Work required:
Copy the text of the records below word for word, leaving out the pictures.

Entries shown:
□ □ □ □ □ □ □

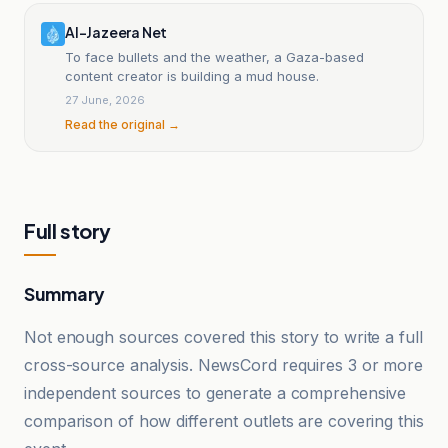
Al-Jazeera Net
To face bullets and the weather, a Gaza-based
content creator is building a mud house.
27 June, 2026
Read the original →
Full story
Summary
Not enough sources covered this story to write a full
cross-source analysis. NewsCord requires 3 or more
independent sources to generate a comprehensive
comparison of how different outlets are covering this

□ □ □ □ □ □ □

Result of the task:
Al-Jazeera Net
To face bullets and the weather, a Gaza-based
content creator is building a mud house.
27 June, 2026
Read the original →
Full story
Summary
Not enough sources covered this story to write a full
cross-source analysis. NewsCord requires 3 or more
independent sources to generate a comprehensive
comparison of how different outlets are covering this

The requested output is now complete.